Agents IA : la bataille se déplace du chatbot vers l’exécution des tâches
L’essentiel

Les assistants IA ne veulent plus seulement répondre : ils ambitionnent de naviguer dans les logiciels et d’exécuter des missions complètes. Pour les entreprises, le vrai défi consiste à déterminer quelles actions déléguer, avec quels contrôles et sous quelle responsabilité.

À retenir

Les assistants IA ne veulent plus seulement répondre : ils ambitionnent de naviguer dans les logiciels et d’exécuter des missions complètes. Pour les entreprises, le vrai défi consiste à déterminer quelles actions déléguer, avec quels contrôles et sous quelle responsabilité.

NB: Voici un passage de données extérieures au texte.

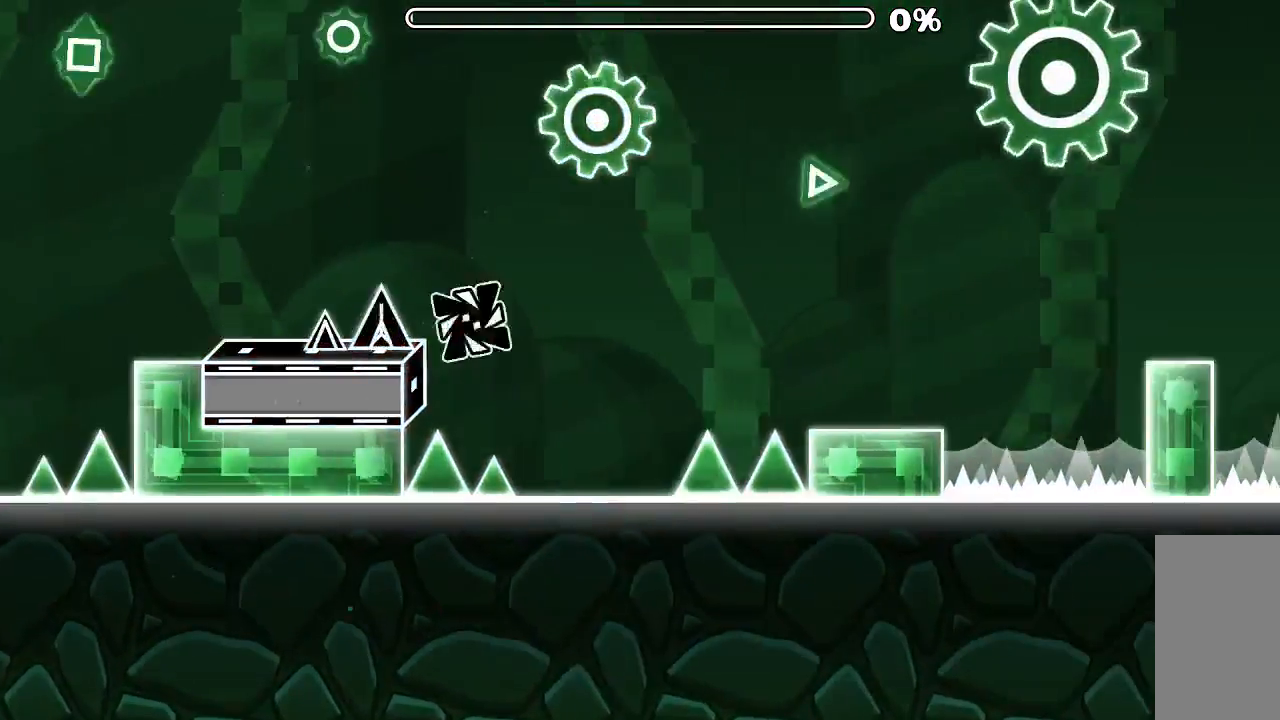
{"keys": [], "mouse": [], "events": [[100, "mouse_left", "down"], [266, "mouse_left", "up"]]}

Lire un courriel, retrouver une commande, vérifier une facture, préparer un remboursement : pour un salarié, c’est une séquence banale. Pour l’intelligence artificielle, c’est un changement de métier. Le chatbot proposait une réponse ; l’agent prétend faire avancer le dossier. À l’horizon de septembre 2026, la bataille se joue donc moins autour de la conversation que du droit d’agir. Avec une question très concrète pour les entreprises : jusqu’où laisser un logiciel décider et cliquer à leur place ?

De la réponse à la chaîne d’actions

Un assistant conversationnel produit surtout du texte. Un agent combine un modèle, des outils et une boucle de travail : il interprète un objectif, choisit une action, observe le résultat et ajuste la suite. Il peut interroger une base documentaire, appeler une interface de programmation ou manipuler un navigateur. L’autonomie n’est pas nécessairement totale : un système qui prépare une opération puis attend une validation humaine relève déjà de cette logique.

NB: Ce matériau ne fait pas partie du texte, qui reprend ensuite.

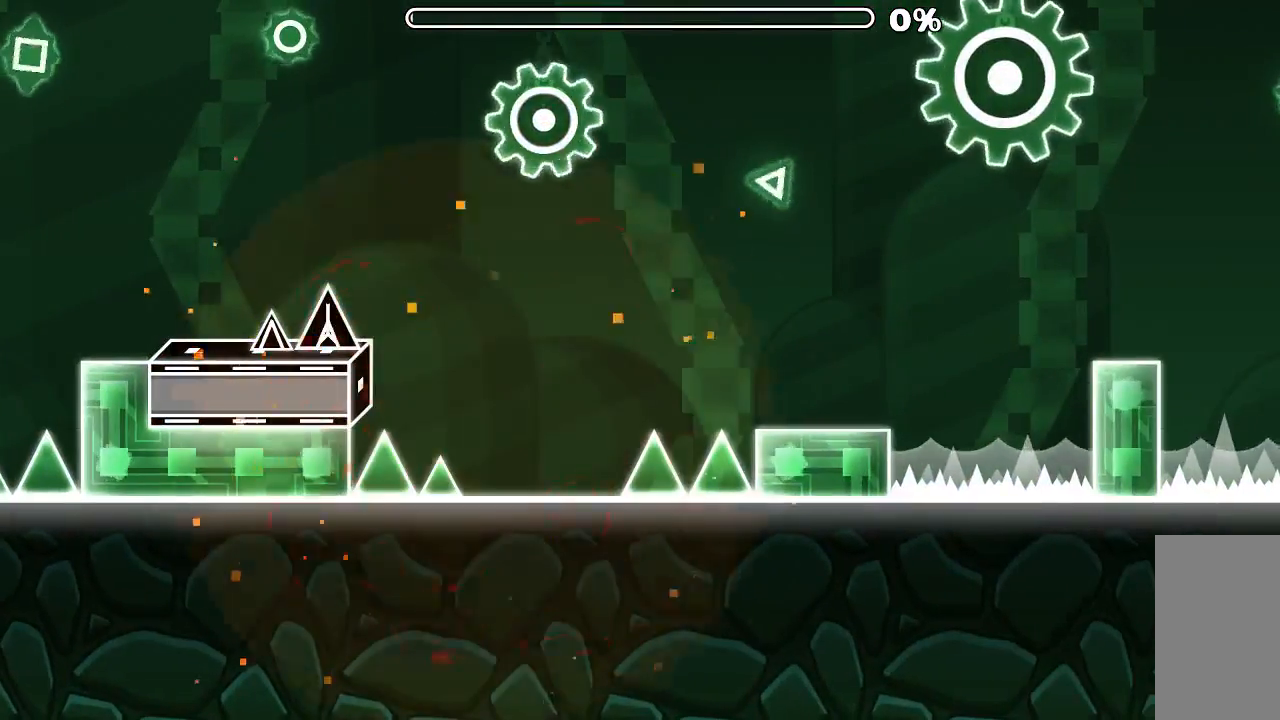
{"keys": [], "mouse": [], "events": []}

Le virage s’appuie sur des annonces réelles. En octobre 2024, Anthropic a présenté en bêta publique une capacité d’utilisation de l’ordinateur avec Claude : observer l’écran, déplacer le curseur, cliquer et saisir du texte. Microsoft a développé son offre d’agents autour de Copilot Studio, tandis que Salesforce a lancé Agentforce. En janvier 2025, OpenAI a dévoilé Operator en aperçu de recherche, centré sur l’exécution de tâches dans un navigateur.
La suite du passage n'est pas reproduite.